● **Work required**
Starting at the line with "List each element's" in it, reproduce each line below through the last one, exactly, and include nothing else.

Records from a dataset:

-*-

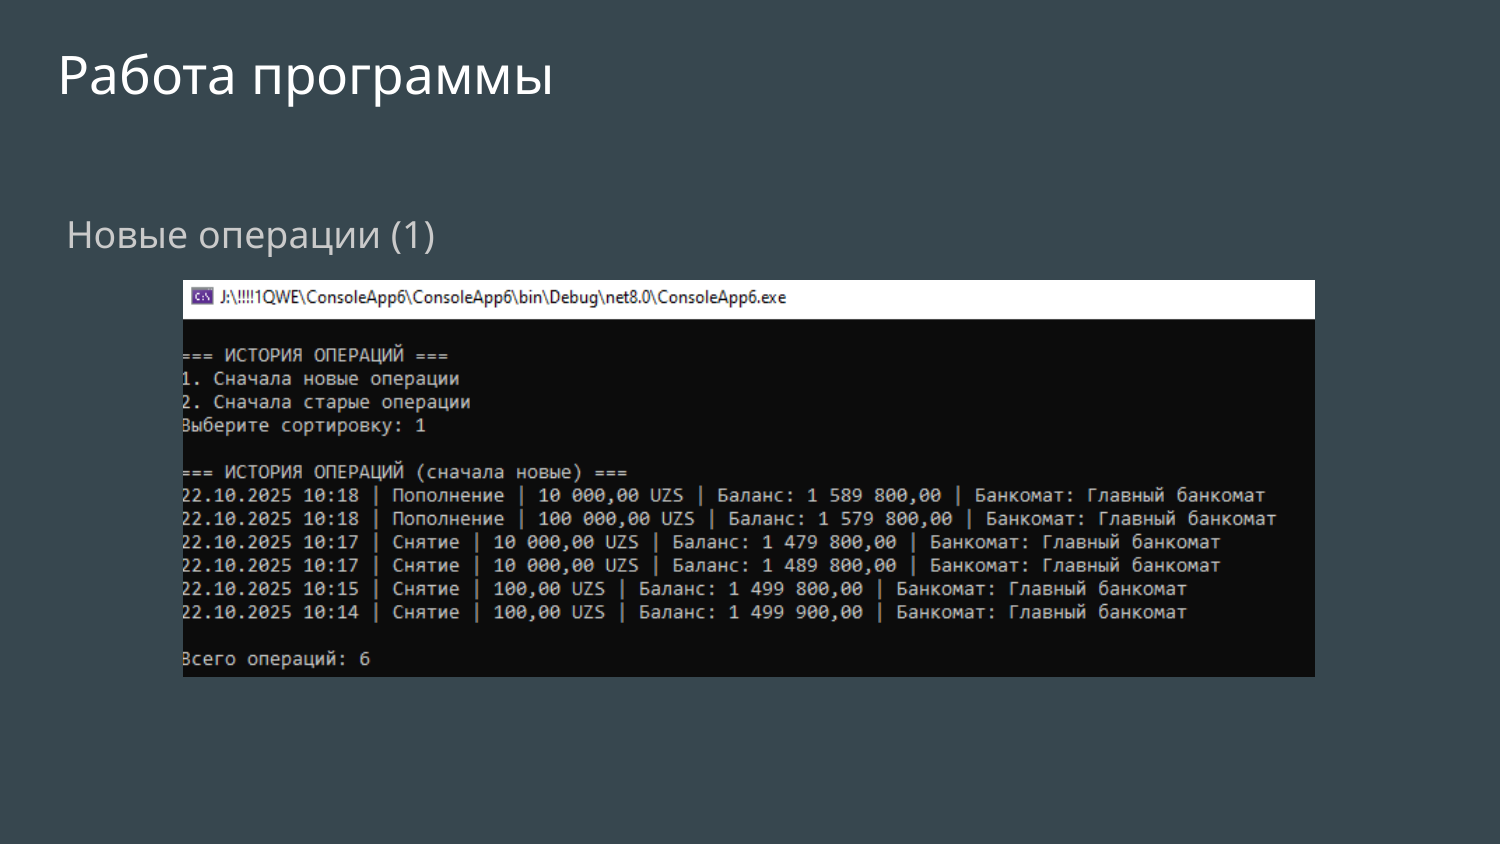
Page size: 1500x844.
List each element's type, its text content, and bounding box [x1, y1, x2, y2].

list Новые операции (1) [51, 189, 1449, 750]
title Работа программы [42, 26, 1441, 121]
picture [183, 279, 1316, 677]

-*-

● **Reply to the task**
List each element's type, its text content, and bounding box [x1, y1, x2, y2].

list Новые операции (1) [51, 189, 1449, 750]
title Работа программы [42, 26, 1441, 121]
picture [183, 279, 1316, 677]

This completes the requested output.